Items from a data source

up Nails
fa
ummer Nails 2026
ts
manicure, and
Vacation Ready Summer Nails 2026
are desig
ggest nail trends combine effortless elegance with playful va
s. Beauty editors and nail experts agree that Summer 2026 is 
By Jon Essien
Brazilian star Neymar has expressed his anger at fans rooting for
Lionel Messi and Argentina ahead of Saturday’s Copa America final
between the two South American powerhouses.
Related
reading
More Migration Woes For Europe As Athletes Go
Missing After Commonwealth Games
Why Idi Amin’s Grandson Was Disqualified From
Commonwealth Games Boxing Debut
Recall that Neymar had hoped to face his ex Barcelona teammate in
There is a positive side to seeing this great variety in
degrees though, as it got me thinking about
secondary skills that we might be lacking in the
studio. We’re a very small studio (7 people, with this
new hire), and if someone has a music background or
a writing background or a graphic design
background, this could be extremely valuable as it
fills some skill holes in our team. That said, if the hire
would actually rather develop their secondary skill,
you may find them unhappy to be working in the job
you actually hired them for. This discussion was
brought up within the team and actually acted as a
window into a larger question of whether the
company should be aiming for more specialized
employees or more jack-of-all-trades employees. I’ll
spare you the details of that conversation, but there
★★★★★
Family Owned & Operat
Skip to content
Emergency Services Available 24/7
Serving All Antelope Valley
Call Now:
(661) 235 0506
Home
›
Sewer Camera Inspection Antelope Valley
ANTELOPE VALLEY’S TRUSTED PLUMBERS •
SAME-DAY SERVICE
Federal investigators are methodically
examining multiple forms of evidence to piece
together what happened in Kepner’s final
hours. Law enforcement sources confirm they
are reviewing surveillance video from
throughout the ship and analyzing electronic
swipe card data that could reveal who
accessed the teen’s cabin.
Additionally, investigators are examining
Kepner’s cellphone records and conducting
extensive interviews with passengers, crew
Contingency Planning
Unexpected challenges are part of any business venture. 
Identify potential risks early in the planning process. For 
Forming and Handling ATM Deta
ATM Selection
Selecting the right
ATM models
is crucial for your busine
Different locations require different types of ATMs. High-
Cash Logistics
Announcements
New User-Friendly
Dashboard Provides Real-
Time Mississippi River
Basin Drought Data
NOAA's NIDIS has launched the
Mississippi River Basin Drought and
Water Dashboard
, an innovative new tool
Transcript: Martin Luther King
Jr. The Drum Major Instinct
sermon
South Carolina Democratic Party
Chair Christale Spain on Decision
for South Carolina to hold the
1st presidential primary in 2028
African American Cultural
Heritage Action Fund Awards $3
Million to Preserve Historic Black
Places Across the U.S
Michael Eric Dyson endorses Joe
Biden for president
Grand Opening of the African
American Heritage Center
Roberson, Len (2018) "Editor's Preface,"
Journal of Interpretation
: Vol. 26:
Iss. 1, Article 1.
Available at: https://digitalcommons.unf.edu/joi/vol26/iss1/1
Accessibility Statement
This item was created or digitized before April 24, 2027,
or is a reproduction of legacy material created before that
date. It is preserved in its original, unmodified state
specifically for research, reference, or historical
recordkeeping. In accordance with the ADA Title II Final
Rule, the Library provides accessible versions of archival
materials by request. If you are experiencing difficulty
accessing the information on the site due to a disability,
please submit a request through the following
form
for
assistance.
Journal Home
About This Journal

◆ ASSIGNMENT ◆
Please return the lines above that run from the line containing "fills some skill" to the line containing "swipe card data that could reveal who", inclusive, exactly and with no other lines.

◆ SOLUTION TO THE EXERCISE ◆
fills some skill holes in our team. That said, if the hire
would actually rather develop their secondary skill,
you may find them unhappy to be working in the job
you actually hired them for. This discussion was
brought up within the team and actually acted as a
window into a larger question of whether the
company should be aiming for more specialized
employees or more jack-of-all-trades employees. I’ll
spare you the details of that conversation, but there
★★★★★
Family Owned & Operat
Skip to content
Emergency Services Available 24/7
Serving All Antelope Valley
Call Now:
(661) 235 0506
Home
›
Sewer Camera Inspection Antelope Valley
ANTELOPE VALLEY’S TRUSTED PLUMBERS •
SAME-DAY SERVICE
Federal investigators are methodically
examining multiple forms of evidence to piece
together what happened in Kepner’s final
hours. Law enforcement sources confirm they
are reviewing surveillance video from
throughout the ship and analyzing electronic
swipe card data that could reveal who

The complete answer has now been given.